Using `dockerOptions` with the `dockerConfig` attribute, you can also configure credentials to private Docker registries:

`auths: { "my.registry.com" : { auth: "token" } }`

### Docker image with `requirements.txt` built at runtime

```yaml
id: hello_python_docker
namespace: company.team
tasks:
- id: python_container
type: io.kestra.plugin.scripts.python.Script
beforeCommands:
- pip install requests pandas
taskRunner:
type: io.kestra.plugin.scripts.runner.docker.Docker
containerImage: python:3.11-slim
script: |
import pandas as pd
import requests

print(pd.__version__)
print(requests.__version__)
```

## Keyboard shortcuts for the built-in editor in the UI

On Mac:
- fn + control + Space = Autocomplete
- command + K + C = Comment
- command + K + U = Uncomment
- opt + up/down = Move line up/down

On Windows:
- ctrl + space = Autocomplete
- ctrl + K + C = Comment
- ctrl + K + U = Uncomment
- alt + up/down = Move line up/down

---

# Credentials management

## Open-source Kestra

In the open-source version, you can leverage Secrets.

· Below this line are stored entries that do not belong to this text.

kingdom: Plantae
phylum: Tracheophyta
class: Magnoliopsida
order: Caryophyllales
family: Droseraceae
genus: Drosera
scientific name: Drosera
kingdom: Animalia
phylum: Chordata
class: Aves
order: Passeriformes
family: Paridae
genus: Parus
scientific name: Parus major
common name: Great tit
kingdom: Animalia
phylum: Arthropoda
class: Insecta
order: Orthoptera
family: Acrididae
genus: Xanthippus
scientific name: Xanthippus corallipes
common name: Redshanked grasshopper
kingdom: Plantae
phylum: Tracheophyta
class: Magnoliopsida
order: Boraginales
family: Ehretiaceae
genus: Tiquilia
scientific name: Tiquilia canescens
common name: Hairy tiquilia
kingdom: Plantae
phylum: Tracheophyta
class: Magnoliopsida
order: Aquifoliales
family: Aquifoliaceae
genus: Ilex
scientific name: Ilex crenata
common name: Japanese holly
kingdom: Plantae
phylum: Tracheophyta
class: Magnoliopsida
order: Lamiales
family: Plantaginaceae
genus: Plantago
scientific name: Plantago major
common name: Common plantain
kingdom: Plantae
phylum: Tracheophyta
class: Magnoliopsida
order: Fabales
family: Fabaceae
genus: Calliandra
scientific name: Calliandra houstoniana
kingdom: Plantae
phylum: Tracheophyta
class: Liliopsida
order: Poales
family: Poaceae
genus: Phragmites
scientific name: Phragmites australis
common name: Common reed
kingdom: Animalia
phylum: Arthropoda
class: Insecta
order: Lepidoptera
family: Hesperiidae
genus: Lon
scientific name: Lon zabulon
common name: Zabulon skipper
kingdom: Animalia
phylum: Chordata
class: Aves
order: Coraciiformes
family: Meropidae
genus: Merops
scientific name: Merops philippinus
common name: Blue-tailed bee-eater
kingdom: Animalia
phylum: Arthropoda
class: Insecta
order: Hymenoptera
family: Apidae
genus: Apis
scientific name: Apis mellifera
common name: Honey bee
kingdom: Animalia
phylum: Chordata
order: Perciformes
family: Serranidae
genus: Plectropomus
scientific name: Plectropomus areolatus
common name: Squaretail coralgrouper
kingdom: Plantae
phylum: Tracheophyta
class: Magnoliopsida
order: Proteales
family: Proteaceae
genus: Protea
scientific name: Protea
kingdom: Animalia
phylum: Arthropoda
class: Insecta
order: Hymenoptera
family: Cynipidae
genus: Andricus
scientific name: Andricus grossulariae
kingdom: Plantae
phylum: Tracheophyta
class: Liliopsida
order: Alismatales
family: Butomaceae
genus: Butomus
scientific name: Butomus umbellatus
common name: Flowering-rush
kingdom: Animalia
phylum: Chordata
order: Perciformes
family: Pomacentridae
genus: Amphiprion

Create an `.env` file and add any environment variables there with the prefix `SECRET_`, as shown in the [.env_example](.env_example) file. The values are the passwords in the base64 encoded format.

Then, you can reference the secrets in your flow using `{{ secret('AIRBYTE_PASSWORD') }}`. Note that we drop the `SECRET_` prefix while referencing the secrets.

For security reasons, environment variables are fixed at the application startup (JVM startup).

Also, make sure that your Kestra container contains this configuration in your [docker-compose.yml](docker-compose.yml) file:

```yaml
kestra:
image: kestra/kestra:develop-full
...
env_file:
- .env
environment:
KESTRA_CONFIGURATION: |
kestra:
...
```

## Cloud & Eneterprise Edition

Cloud & Enterprise Editions have a dedicated credentials managers with extra encryption, namespace-bound credential inheritance hierarchy and an RBAC-setting behind it.

You can add a Secret in the relevant namespace from the Namespace tab in the UI. You should not add the `SECRET_` prefix while setting up the secrets via the Namespace tab.

To reference that secret in your flow, use `{{ secret('AWS_ACCESS_KEY_ID') }}`.